If the pandemic persists for months, Bailey said, online meeting behavior and how we work as individuals could change significantly. For companies that rely on travel for interacting with clients and face time with potential customers, what exactly those changes look like, and whether they’re for the better or worse, remains to be seen.

One silver lining in the work-from-home world is that extreme reductions in traveling for and commuting to work potentially offer a détente in the climate crisis.

Even though DeBiase said climate change is not a “top of mind issue” for companies as they navigate the COVID-19 pandemic, they are unintentionally emitting fewer greenhouse gases now as offices sit empty and frequent business travelers no longer drive or fly.

Air travel accounts for about 2.6 percent of all U.S. greenhouse gas emissions, according to the Environmental Protection Agency. Traffic at Hartsfield-Jackson Atlanta International Airport — one of the nation’s busiest — is down 70 percent, research from the Georgia Institute of Technology and NASA shows.

“Airports are usually some of the hottest spots for nitrogen dioxide,” said Jennifer Kaiser, who is leading the research.
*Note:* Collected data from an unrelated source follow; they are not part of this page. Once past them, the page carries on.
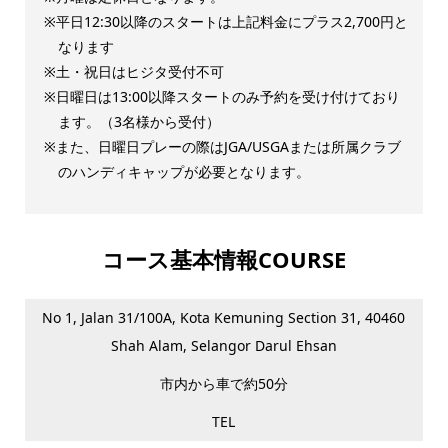
平日12:30以降のスタートは上記料金にプラス2,700円と
なります
土・祝日はヒジタ受付不可
日曜日は13:00以降スタートのみ予約を受け付けており
ます。（3名様から受付）
また、日曜日プレーの際はJGA/USGAまたは所属クラブ
のハンディキャップが必要となります。
コース基本情報COURSE
No 1, Jalan 31/100A, Kota Kemuning Section 31, 40460
Shah Alam, Selangor Darul Ehsan
市内から車で約50分
TEL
Nitrogen dioxide forms ozone, a greenhouse gas, when it reacts with other chemicals in our breathable, lower atmosphere.

According to a report by The Australia Institute, global aircraft emissions from March 1 to 19 were 7.51 million metric tons of carbon dioxide lower than at the same time in 2019, which is equivalent to not burning about 845 million gallons of gas.

Jerry McManus, a professor of geochemistry at Columbia University, said corporate travel is a significant contributor to the airline industry’s greenhouse gas emissions, but not the dominant contributor. Corporate travelers comprise about 10 or 15 percent of all air travelers, he said.

McManus said that a reduction in travel could have a “beneficial impact” on climate change.

“It wouldn’t be something that you say, ‘Great, you know, we’ve solved that problem because corporate travelers are not flying,'” he said. “But it would stop making the problem as worse as it would be otherwise.”